So, over the past five days or so I’ve been sick. Not that being sick was much fun, but it did allow me to be lazy, have Ben prepare all my [boring] meals, sleep, and read alot. One of my recent reads was Carol Cox’s Love in Disguise. I received this book through the blogger review program for Bethany House Publishers, a well-respected publisher of Christian fiction and other Christian titles.
Jobless and down to her last dime, Ellie Moore hears about a position with the Pinkerton Detective Agency and believes it’s the perfect chance to put her acting skills and costumes to use. Disguised as both Lavinia Stewart, a middle-aged widow, and her dazzling niece Jessie Monroe, Ellie begins her investigation into the theft of silver from Arizona mines. When the thieves come after both characters, Ellie isn’t safe no matter which disguise she’s wearing. Should she give up and reveal her true identity? What will mine owner Steven do when he realizes the woman he’s falling in love with doesn’t really exist?
As with my usual style… here’s my five point review!
- This was a totally unique storyline. I’ve read plenty of mysteries in my day, but never anything about an actress using her talents to pose as a detective–and play two characters in the Wild West at once! I’ve been an avid reader literally all my life and rarely read a completely new plotline. Score!

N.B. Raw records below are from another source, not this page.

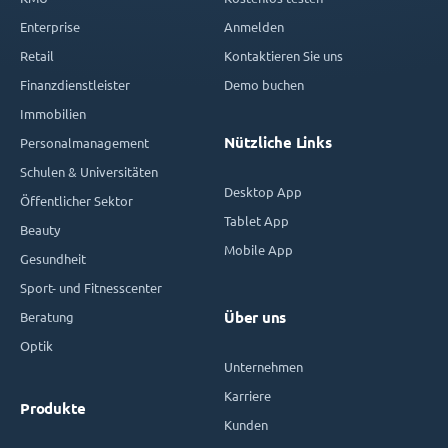
Enterprise
Anmelden
Retail
Kontaktieren Sie uns
Finanzdienstleister
Demo buchen
Immobilien
Nützliche Links
Personalmanagement
Schulen & Universitäten
Desktop App
Öffentlicher Sektor
Tablet App
Beauty
Mobile App
Gesundheit
Sport- und Fitnesscenter
Beratung
Über uns
Optik
Unternehmen
Karriere
Produkte
Kunden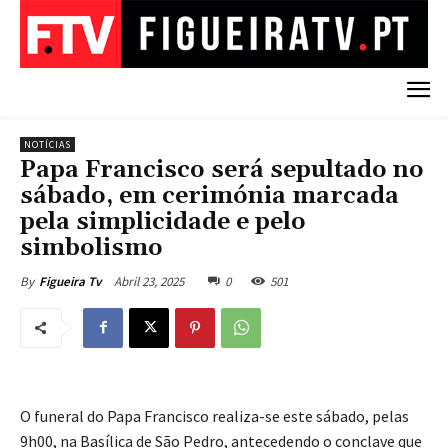
NOTÍCIAS
Papa Francisco será sepultado no
sábado, em cerimónia marcada
pela simplicidade e pelo
simbolismo
Abril 23, 2025
0
501
By
Figueira Tv
O funeral do Papa Francisco realiza-se este sábado, pelas
9h00, na Basílica de São Pedro, antecedendo o conclave que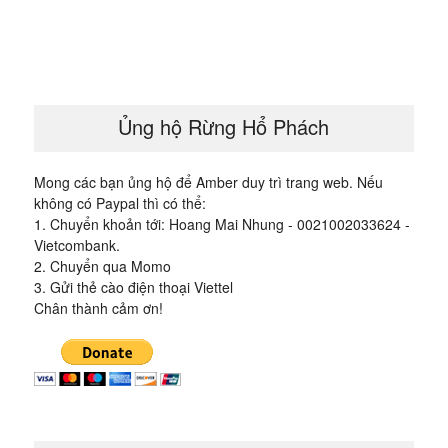
bài
viết
Ủng hộ Rừng Hổ Phách
Mong các bạn ủng hộ để Amber duy trì trang web. Nếu
không có Paypal thì có thể:
1. Chuyển khoản tới: Hoang Mai Nhung - 0021002033624 -
Vietcombank.
2. Chuyển qua Momo
3. Gửi thẻ cào điện thoại Viettel
Chân thành cảm ơn!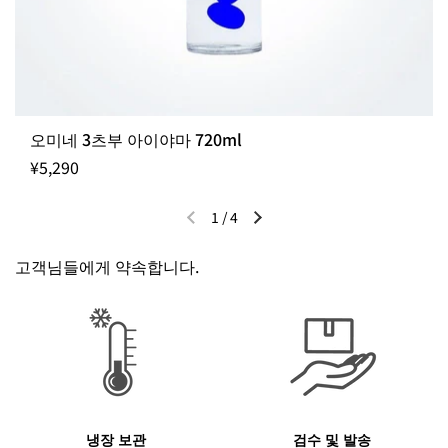
오미네 3츠부 아이야마 720ml
¥5,290
1
/
4
이전 슬라이드
다음 슬라이드
고객님들에게 약속합니다.
냉장 보관
검수 및 발송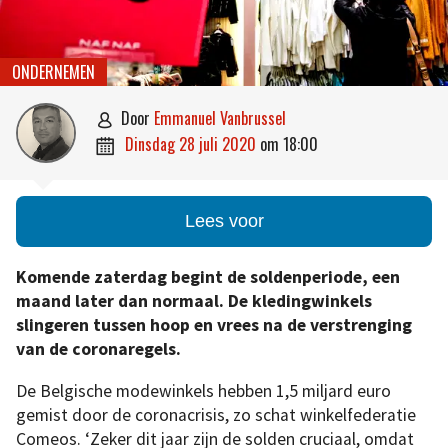
ONDERNEMEN
door
Emmanuel Vanbrussel

dinsdag 28 juli 2020
om
18:00

Lees voor
Komende zaterdag begint de soldenperiode, een
maand later dan normaal. De kledingwinkels
slingeren tussen hoop en vrees na de verstrenging
van de coronaregels.
De Belgische modewinkels hebben 1,5 miljard euro
gemist door de coronacrisis, zo schat winkelfederatie
Comeos. ‘Zeker dit jaar zijn de solden cruciaal, omdat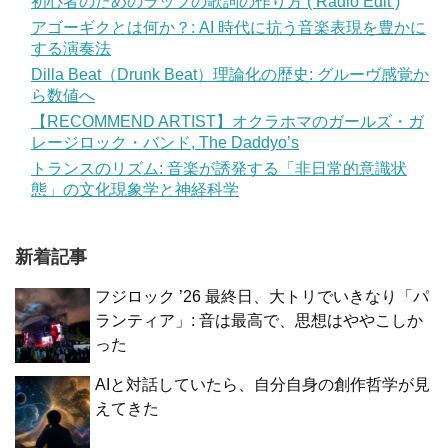
初心者のためのラップの歌詞の作り方 ( Radio Edit )
アゴーギクとは何か？: AI 時代に抗う音楽表現を豊かに
する演奏法
Dilla Beat（Drunk Beat）理論化の歴史: グルーヴ感覚か
ら数値へ
【RECOMMEND ARTIST】オクラホマのガールズ・ガ
レージロック・バンド, The Daddyo’s
トランスのリズム: 音楽が誘発する「非日常的意識状
態」の文化現象学と神経科学
新着記事
フジロック ’26 最終日、大トリでいきなり「パ
ランティア」: 音は最高で、思想はややこしか
った
AIと対話していたら、自分自身の創作哲学が見
えてきた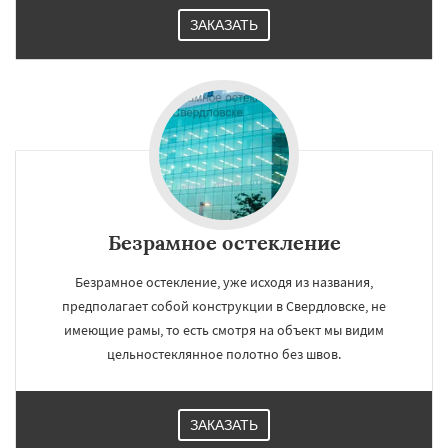
ЗАКАЗАТЬ
Безрамное остекление
Безрамное остекление, уже исходя из названия,
предполагает собой конструкции в Свердловске, не
имеющие рамы, то есть смотря на объект мы видим
цельностеклянное полотно без швов.
ЗАКАЗАТЬ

- I’m not usually a fan of the Wild West, mining, or books set in the late 1800s. I don’t know why, but that era just doesn’t appeal to me. But Carol Cox did a fantastic job blending historical drama with time-tested cares and concerns of life, love, and faith.
- This book was a delightful mix of romance, mystery, intrigue, and humor. All my favorite genres at once. My only complaint was that I didn’t really think it was possible to solve the mystery as the character does because the story is all from Ellie’s point of view… no additional information is given. I always like to try to figure it out first, but the solution came out of nowhere.
- Christianity wasn’t a huge part of the storyline, but Ellie’s growth as a person into maturity was attributed to a renewed relationship with God. This relationship [like it is for so many people–fictional or not] is hindered by childhood events, so the faith that was part of the book was realistic. In my eyes, that is much better than the cheesy tales where girl loves Jesus but wants a boy so prays for one and then falls in love with boy too and then grows in her relationship with God because He gives her a boy. Possible? Maybe. Realistic? Not so much. This story? Could happen.
- The author, Carol Cox, has such a great writing style. Relaxing, inviting, polished. I’ll definitely be checking out some of her other books, and hope you will too!
What are you reading lately?
Thanks to Bethany House for the chance to read this great book for free!